Personalization is a "trend" in retail that's here to stay. Communications that are tailored to each individual user can be "staged as a sequence of mini-conversions," says Ash, that nudge consumers along the path to purchase, encouraging them toward the Holy Grail: clicking on the buy button or completing a transaction in store. Ash also suggests that retailers design their websites to respond to the way in which visitors interact with them. For example, when users click on a photo or video on your site, that same kind of content should be "amplified" to continue to attract their attention and engagement on whichever pages they click on next. Hide or minimize content, such as lengthy blocks of product information and other text, if the visitor isn't really engaging with it. "Pages should respond to user behavior and promote page content accordingly," Ash says.

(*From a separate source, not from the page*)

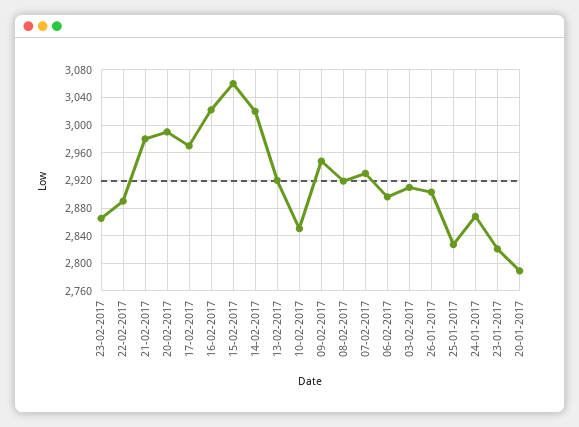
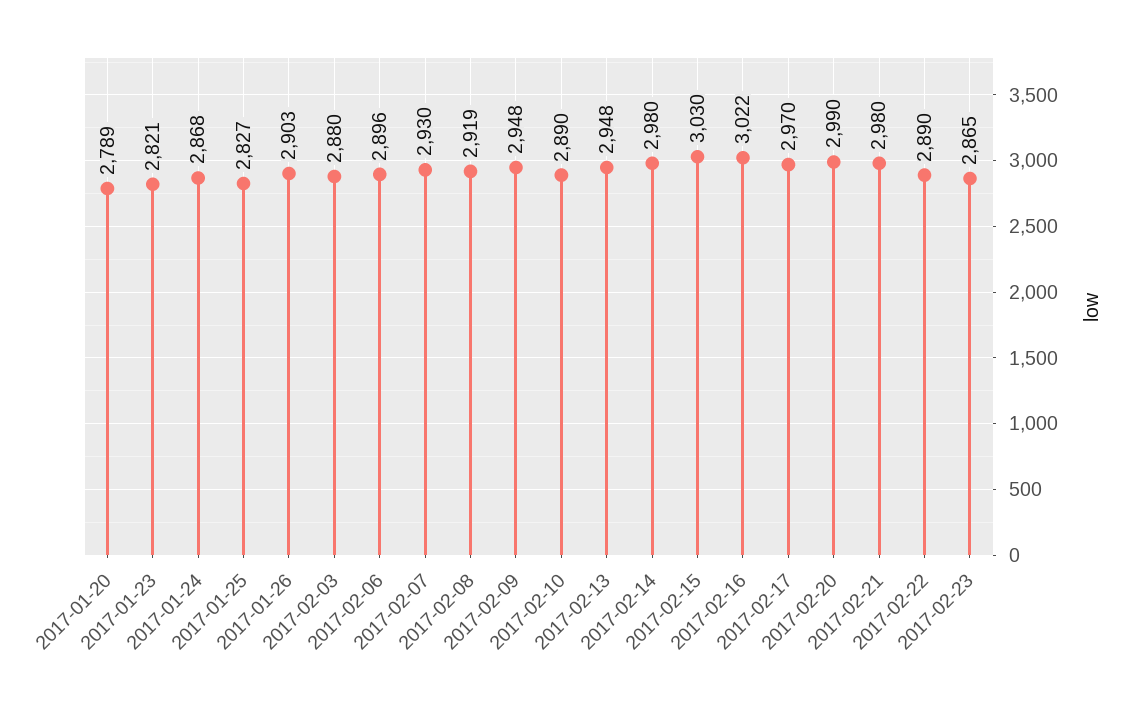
15-02-2017: 3060 -> 3030
14-02-2017: 3020 -> 2980
13-02-2017: 2920 -> 2948
10-02-2017: 2850 -> 2890
03-02-2017: 2910 -> 2880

With the growth in retail currently focused in e-commerce as traffic to stores and shopping centers declines, retailers are rushing to transform into omnichannel businesses. Still, RSR managing partner and top retail analyst Paula Rosenblum says research shows that leading retailers believe there's a major opportunity to improve channel profitability, citing top challenges as the rising tide of customer returns, unpredictable customer demand — where to allocate inventory to ensure it sells through — and the pressure to ship quickly and cheaply (thanks, Amazon). True Religion, for example, made a brand committment to ship every order free, explains Hazen, and has "tried to walk back from that" but found that it can't. Doing so would risk alienating  customers.

Device addiction is real; YouTube outweighs TV
With each new generation, device addiction seems to grow. Whereas Millennials jump between 2.5 devices on average, Bruno notes, Centennials multitask on five different screens: phone, tablet, TV, video game player, etc. The preference for social networks is changing as well. Just 14 percent report Facebook as their favorite platform. By contrast, 77 percent of college-age Centennials are on Snapchat every day, adding dog ears and flower crowns to silly videos shared with friends and followers.

It should come as no surprise that Centennials live their truest lives online, devouring (and creating) hours of content on YouTube and other video platforms. In fact, users consumed a whopping 60 million hours of unboxing footage on YouTube last year, watching high-profile celebs and everyday citizens alike opening up their latest e-commerce deliveries of fashion, gadgets and more.

Even more telling, followers of the top five YouTube personalities outweigh the number of cable TV subscribers in the United States by a factor of two. PewDiePie, a Swedish comedian and video producer, has been the most-subscribed YouTube star since August 2013, with a staggering 48 million followers as of September 2016. The influence that he and other YouTube celebrities wield among Centennials and other young consumers outweighs many of the usual suspects brands use to promote their products, which explains why teen retailer Aeropostale teamed up with YouTube standout Bethany Mota (4.8 million followers; 2.2 million on Instagram) for a series of fashion collaborations in recent years, earning the mall-staple retailer a Top Innovator award in 2014.

—Jessica Binns is a freelance writer based in New York City.